Greece is not an Arabian Gulf country, but the current EU debt crisis includes an element of irony as it was mainly the media in Europe which pointed to Dubai's debt just six months ago. When the government-related group Dubai World announced that it would postpone payments of parts of its $23bn debt at the end of November 2009, the media in the UK and Germany were the first to say that Dubai was a "failed vision running out of cash". Since April 2010, the self-same media is now busy dealing with failed financing programs in its own backyard.
On April 27, Standard and Poor's decreased Greece government bonds to "junk status". With a government deficit of 9.3% of its GDP 2010, and a gross debt of EUR300bn - of which foreign holders have a 75% share - the Mediterranean state became the trouble-child of the union.
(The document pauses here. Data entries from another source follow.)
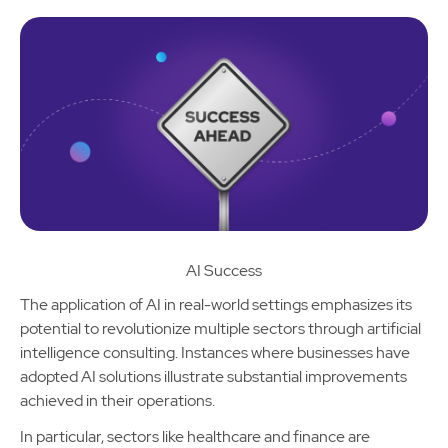
AI Success
The application of AI in real-world settings emphasizes its
potential to revolutionize multiple sectors through artificial
intelligence consulting. Instances where businesses have
adopted AI solutions illustrate substantial improvements
achieved in their operations.
In particular, sectors like healthcare and finance are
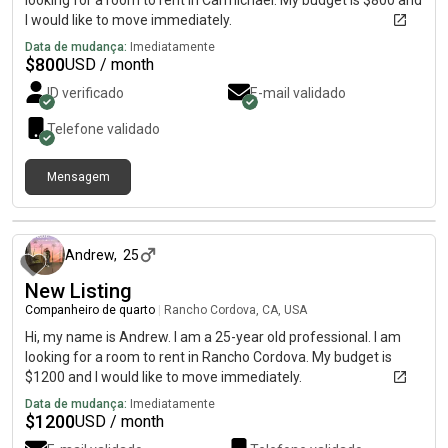
looking for a room to rent in Carmichael. My budget is $800 and
I would like to move immediately.
Data de mudança:
Imediatamente
$
800
USD / month
ID verificado
E-mail validado
Telefone validado
Mensagem
há aproximadamente 1 mês
Andrew
,
25
New Listing
Companheiro de quarto
|
Rancho Cordova, CA, USA
Hi, my name is Andrew. I am a 25-year old professional. I am
looking for a room to rent in Rancho Cordova. My budget is
$1200 and I would like to move immediately.
Data de mudança:
Imediatamente
$
1200
USD / month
Only a EUR120bn rescue package for Greece and additional EUR750bn "protection shield" launched by the IMF and the EU could save the Euro currency from collapsing and the Eurozone from braking apart. The strict savings programs that Athens was forced to implement also triggered country-wide riots.
Fundamental differences
Today there are 16 European states using the Euro as their official currency. The Baltic state of Estonia aims to adopt the Euro in 2011 as member number 17. The continued push to enlarge the EU and the Eurozone is one fundamental difference compared to the GCC's aims. The six GCC member states of Saudi Arabia, Kuwait, Bahrain, Qatar, the UAE and Oman have been the same since the GCC foundation in 1981. Only Yemen announced in 2001 at the GCC summit in Muscat, Oman, its intention to join the union. Although Gulf states as well, Iraq and Iran are not members.
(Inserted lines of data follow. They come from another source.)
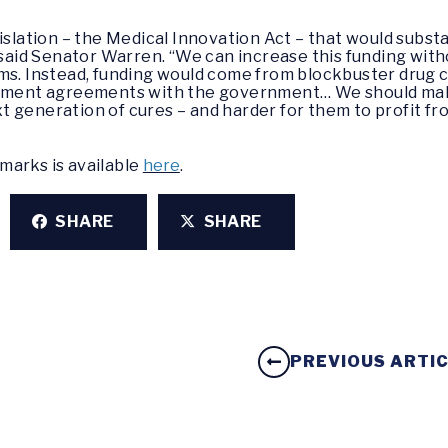
islation – the Medical Innovation Act – that would substa
 said Senator Warren. “We can increase this funding witho
ams. Instead, funding would come from blockbuster dru
lement agreements with the government… We should make
 generation of cures – and harder for them to profit fr
marks is available
here
.
SHARE
SHARE
PREVIOUS ARTI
Although both economic blocks, the EU-27 and the GCC, share the goals for integration, economic prosperity and monetary stability, their differences are fundamental. While the prelude of the European Union were two world wars, the Gulf countries only faced border conflicts and minor internal wars (such as Oman in 1971, when Sultan Qaboos successfully halted a rebel uprising in the south). And while Europe is composed of nations with severe differences in relation to languages and economic power, Arabic is spoken in all GCC states, and Islam is the state religion.
Lack of clear strategy
Athens, as a capital of a comparatively lower income economy, benefits from the common European market, as all GCC states benefit from their union. The six member states of the GCC are also striving for a common currency. Since 2008, however, when the GCC single market was conceived, the way to an Arabian-style Euro as a means of payments seems as uncertain as ever.
The idea to form a common currency (dubbed the Khaleeji) emerged in the 1990s. In December 2001 the GCC countries agreed to endorse the new Economic Agreement, including a GCC Common Currency.